Note that the existing database sequence for LOC241768 encodes a predicted protein of 867 amino acids (accession XP_141525). Based on sequence comparison with human C20ORF100, analysis of exon boundaries, and EST evidence, we believe this sequence contains insertion of genomic sequence in error. In addition, we have removed 8 amino acids within the HMG-box motif from the database protein. This 8 amino acid insertion is not found in other TOX subfamily members or the human homologue C20ORF100, and can be explained by an error in the automated computer prediction of the end of the relevant exon. Our revised exon boundary maintains a consensus splice donor site. Therefore, a revised 520 amino acid protein based on coding sequence from 8 exons is described in this study (see Additional File 1: revised sequence for LOC241768). We also note that there is a difference in length between mouse C20ORF100 and it's human homologue. The mouse gene in the database includes a 3' exon encoding 60 amino acids. Based on a lack of EST evidence and RT-PCR (data not shown), this putative coding region may not be part of the expressed gene. This change is not included in the revised sequence (Additional File 1). LOC241768 was originally placed on murine chromosome 2 in a syntenic region with human C20ORF100. However, in Build 30 of the mouse genome assembly, LOC241768 has not been placed.

Note that the existing database sequence for LOC244579 encodes a predicted protein of 95 amino acids. Based on sequence comparison with human TNRC9, we believe that this represents an error generated by automated computational analysis.
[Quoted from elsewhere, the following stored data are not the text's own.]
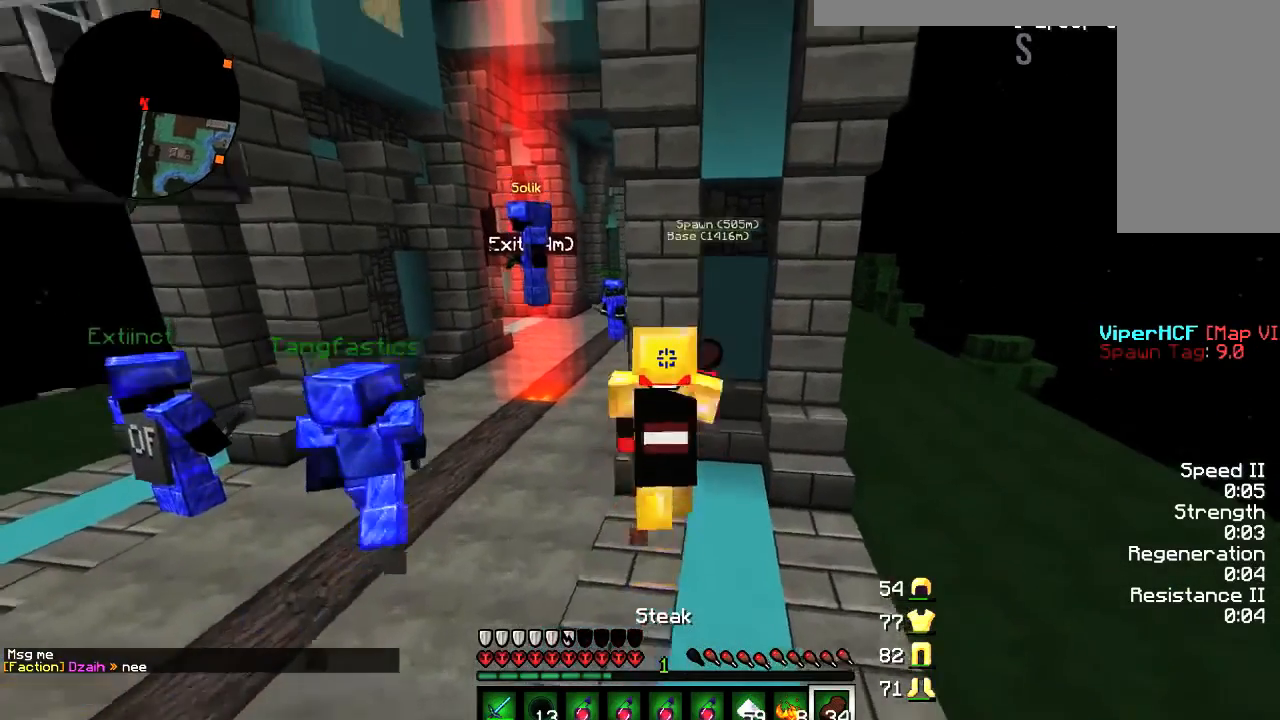
{"keys": [], "mouse": ["left", "right"], "events": [[134, "a", "down"], [201, "a", "up"], [301, "d", "down"], [434, "w", "up"], [468, "d", "up"]]}
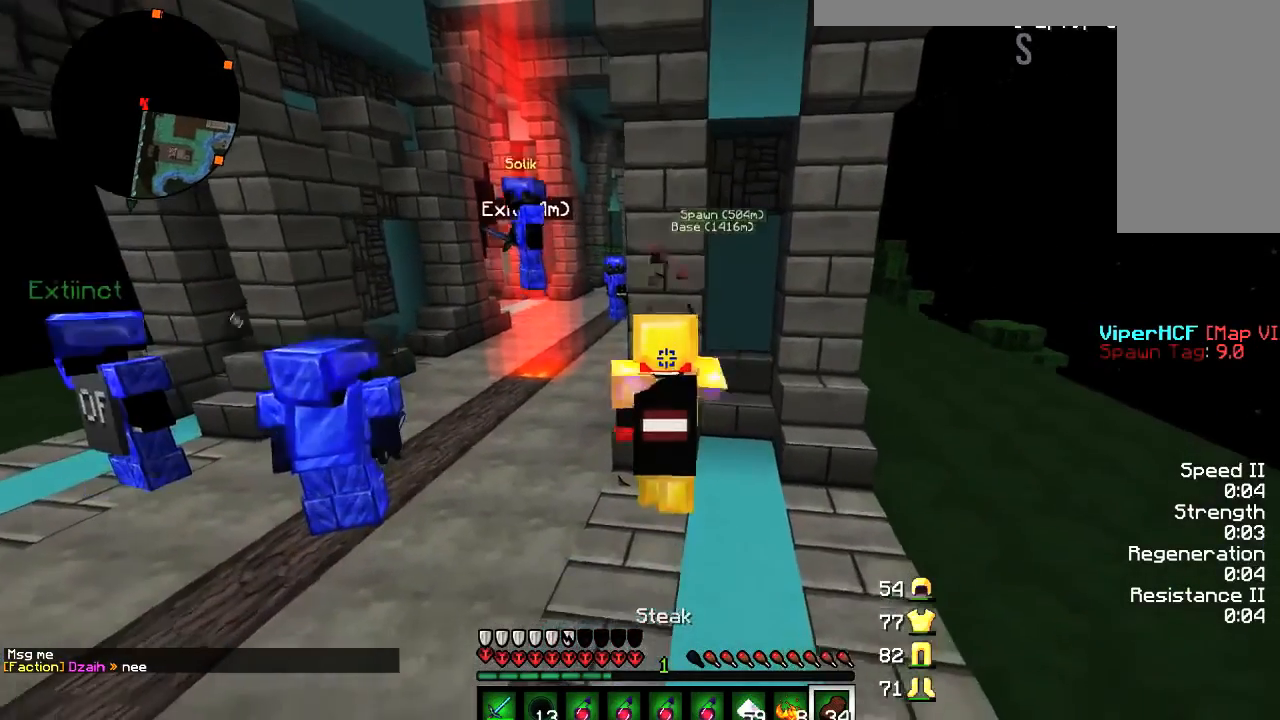
{"keys": [], "mouse": ["left", "right"], "events": []}
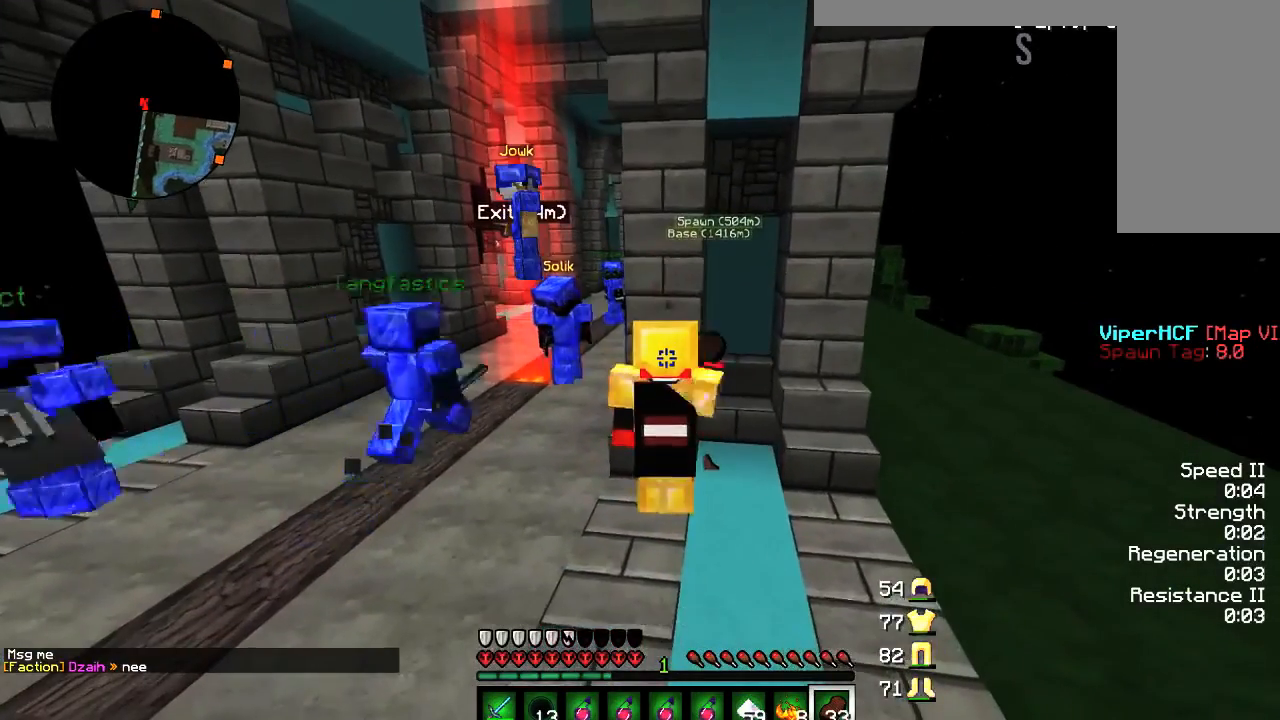
{"keys": [], "mouse": [], "events": [[100, "mouse_left", "up"], [100, "mouse_right", "up"]]}
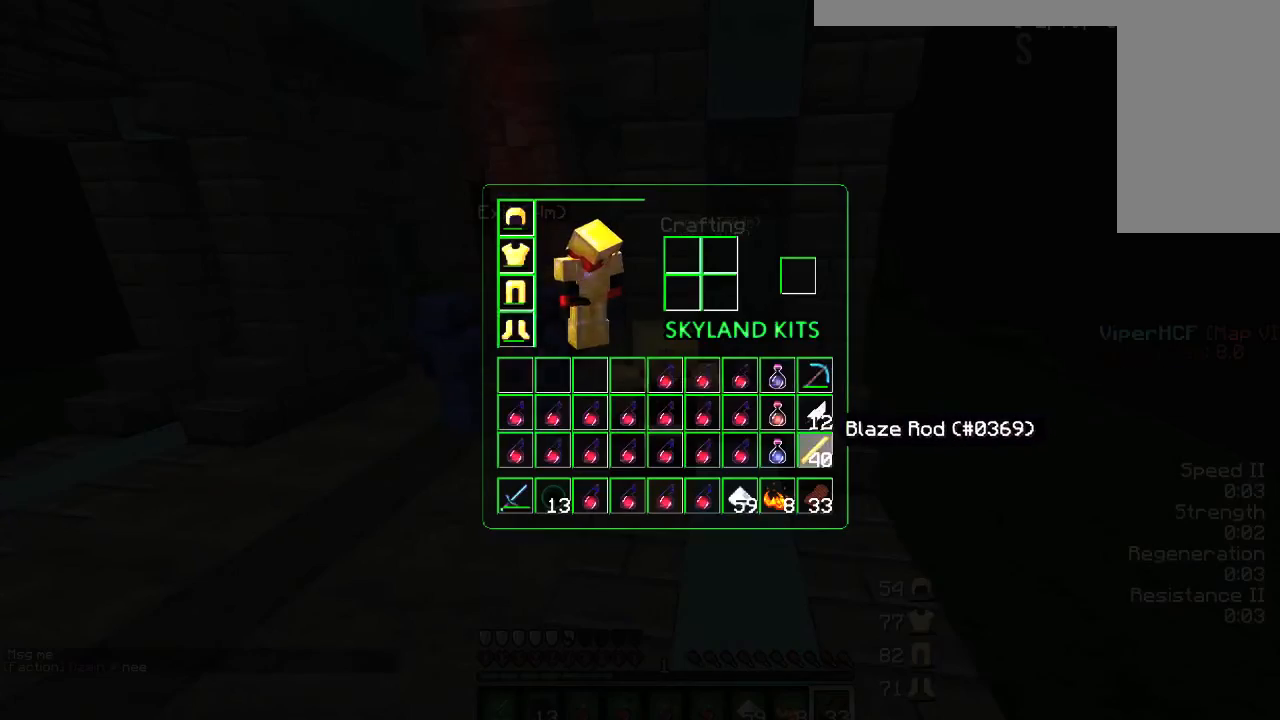
{"keys": [], "mouse": [], "events": []}
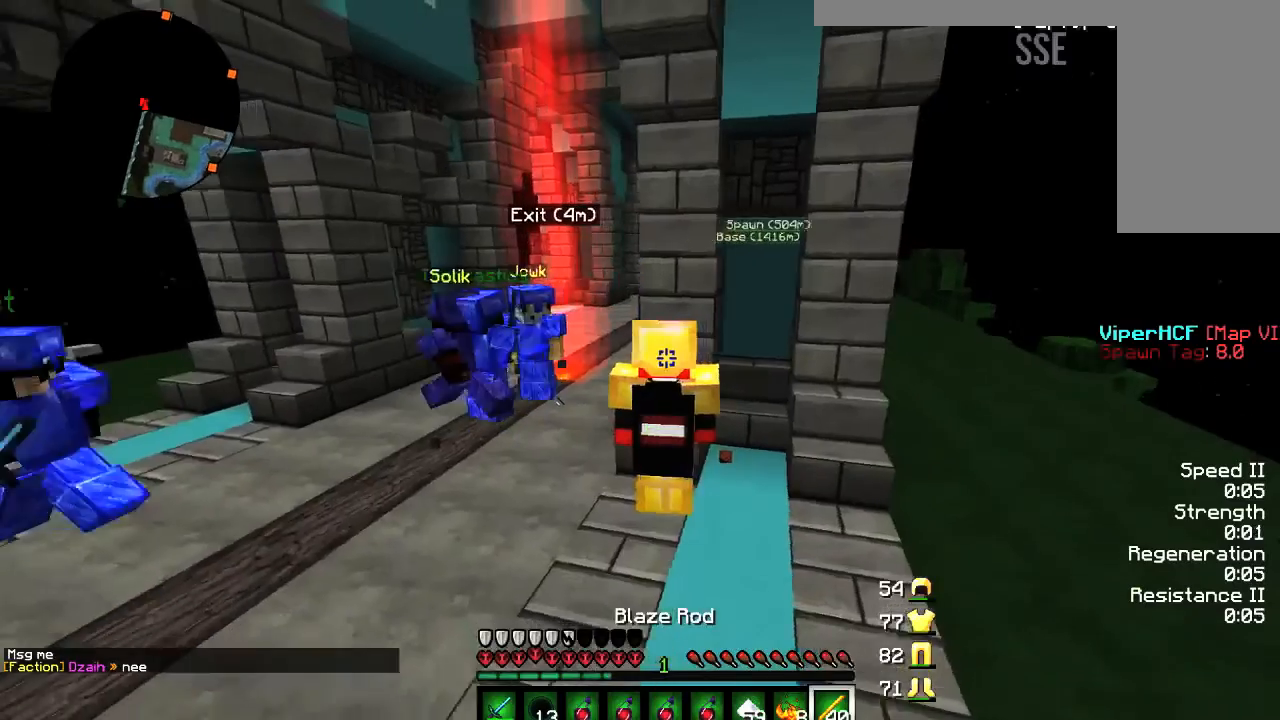
{"keys": ["d"], "mouse": [], "events": [[34, "s", "down"], [101, "mouse_left", "down"], [101, "mouse_right", "down"], [134, "a", "down"], [201, "mouse_right", "up"], [234, "mouse_left", "up"], [301, "d", "down"], [334, "a", "up"], [401, "s", "up"]]}
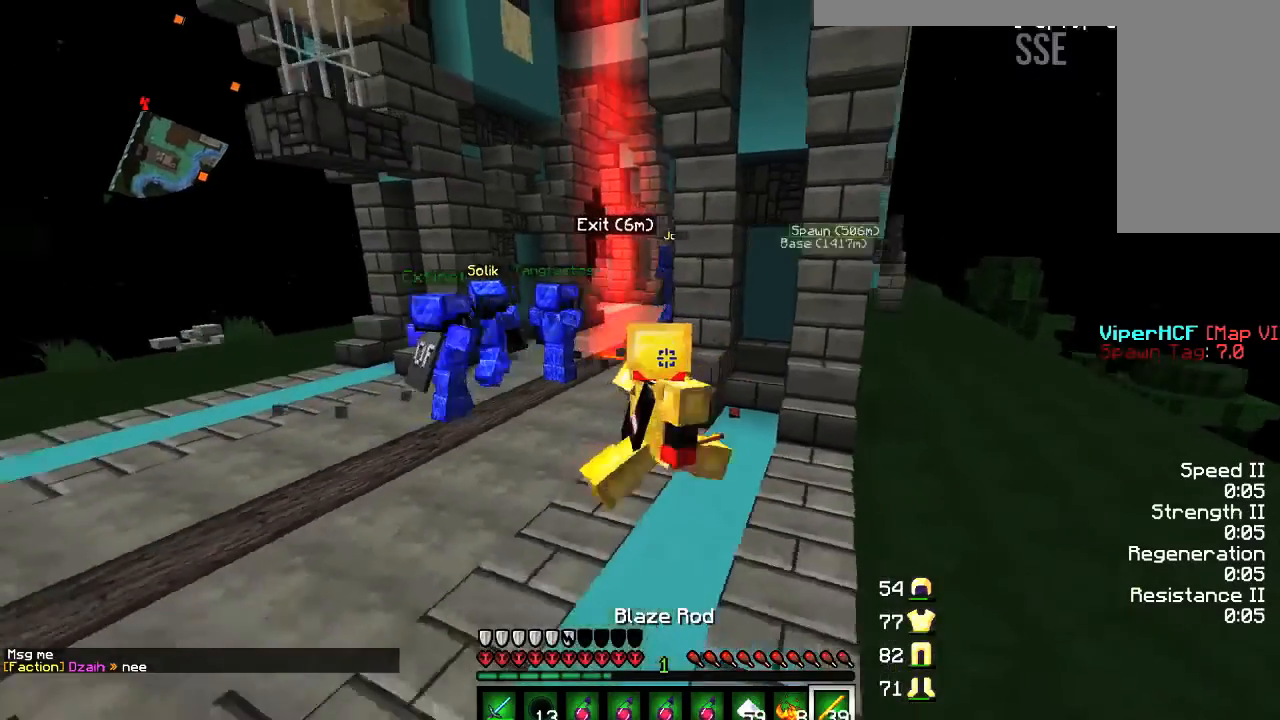
{"keys": ["a", "w"], "mouse": [], "events": [[67, "w", "down"], [234, "d", "up"], [467, "a", "down"]]}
The correct sequence for LOC244579, which encodes a protein of 648 amino acids, can be located using gi:20888005. Database entries for these anomalous sequences are currently under review by NCBI (personal communication).

We also note the presence of a nucleotide sequence on chromosome 1 which is approximately 97% identical to LCP1 (LOC226876). However, this gene does not have an intron in the HMG-box coding region that is shared with other members of the TOX subfamily. In addition, expression of this gene is not supported by EST evidence. It is possible that this is a retroprocessed pseudogene similar to those seen within the GAPDH family [49].

Northern Analysis

A 340-bp fragment of an LCP1 cDNA was radiolabeled with [α32P]-dCTP using a random primer labeling kit (Roche, Indianapolis, IN). This 3' LCP1 probe does not include the HMG-box encoding region and will not detect genes encoding other subfamily members. The probe was hybridized to a poly(A)+ RNA Northern blot of mouse tissues (Origene Technologies, Rockville, MD) in ULTRAhyb hybridization buffer (Ambion, Austin, TX) overnight at 42°C and washed according to the manufacturer's instructions. Amounts of mRNA on this blot have been normalized previously with a β-actin probe (Origene Technologies). In addition, we have performed an independent normalization with a GAPDH probe. Blots were visualized using a Storm 860 imaging system (Molecular Dynamics, Sunnyvale, CA). Quantification of probe signal was preformed using NIH Image software. Results of hybridization of this same tissue blot with a Tox probe have been published [15].